Text excerpt:
The electric carmaker has issued a software update to make the font bigger in a recall affecting nearly 2.2 million cars.

It is the latest back and forth between regulators and Tesla.

Officials also said they were stepping up their probe of alleged power steering issues.

The National Highway Traffic Safety Administration (NHTSA) said there had been thousands of complaints about a loss of steering control, involving 2023 Model 3 sedans and Y SUVs, and one accident tied to the issue.

The NHTSA started its investigation last July. It is now going to conduct an engineering analysis, which could lead to a recall over the issue.

Small font increases crash risk

The font issues were uncovered in a routine audit earlier this month.

The voluntary recall for the brake, park and antilock system affects almost every vehicle Tesla has sold in the US. It is free for drivers.

No accidents have been associated with the problem, NHTSA said, but “warning lights with a smaller font size can make critical safety information on the instrument panel difficult to read, increasing the risk of a crash”.

Your objective: Reproduce everything in the Tesla recall text from "The electric carmaker" down to "to the issue.".

Data:
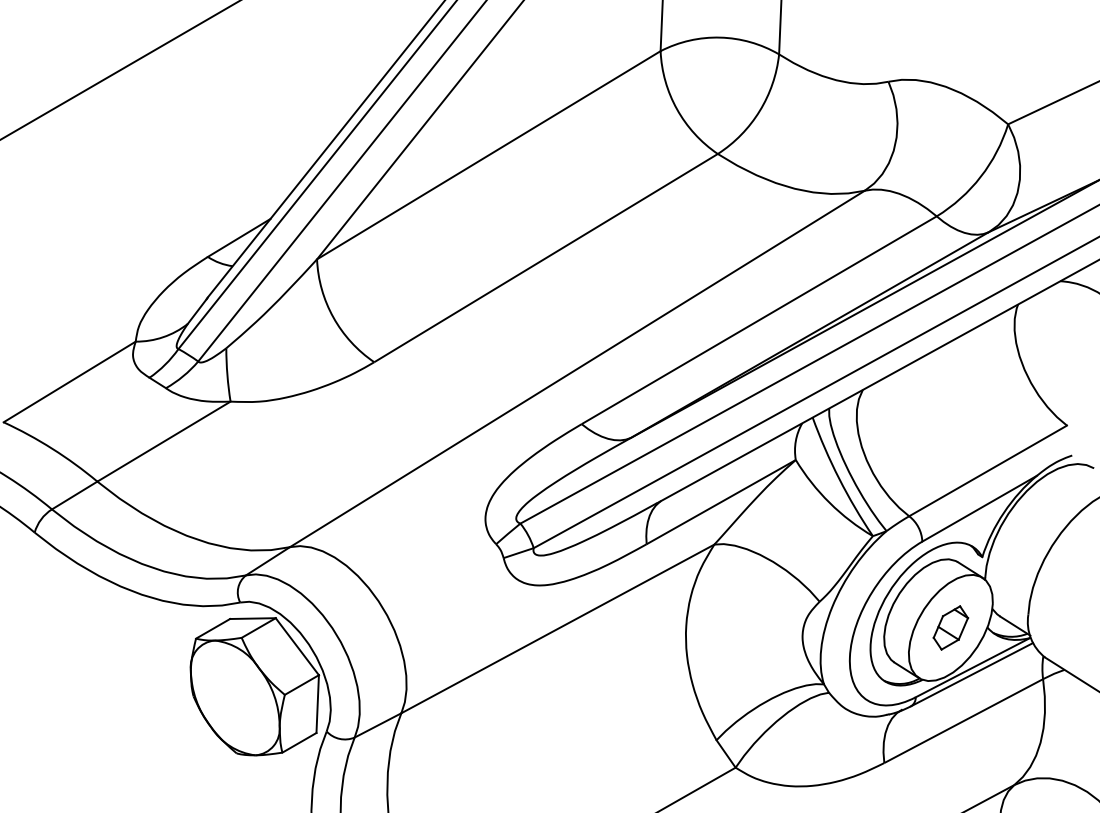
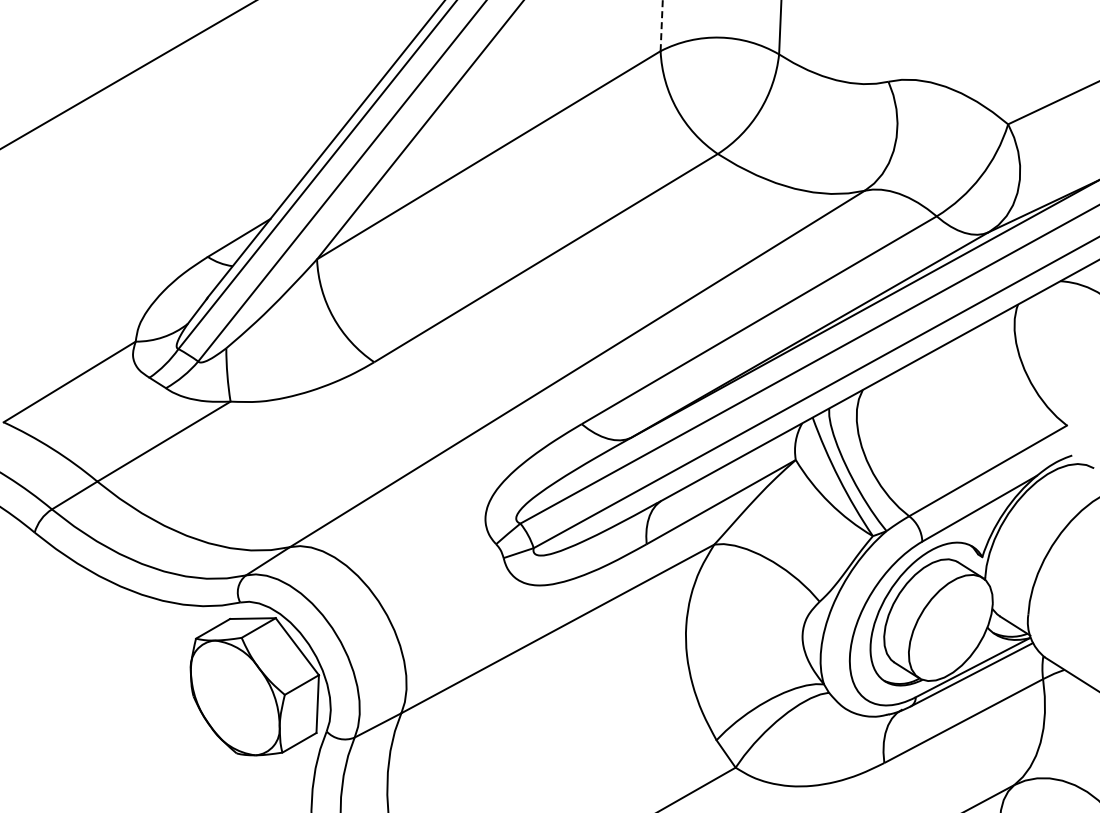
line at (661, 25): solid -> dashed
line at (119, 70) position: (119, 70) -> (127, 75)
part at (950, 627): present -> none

Task result:
The electric carmaker has issued a software update to make the font bigger in a recall affecting nearly 2.2 million cars.

It is the latest back and forth between regulators and Tesla.

Officials also said they were stepping up their probe of alleged power steering issues.

The National Highway Traffic Safety Administration (NHTSA) said there had been thousands of complaints about a loss of steering control, involving 2023 Model 3 sedans and Y SUVs, and one accident tied to the issue.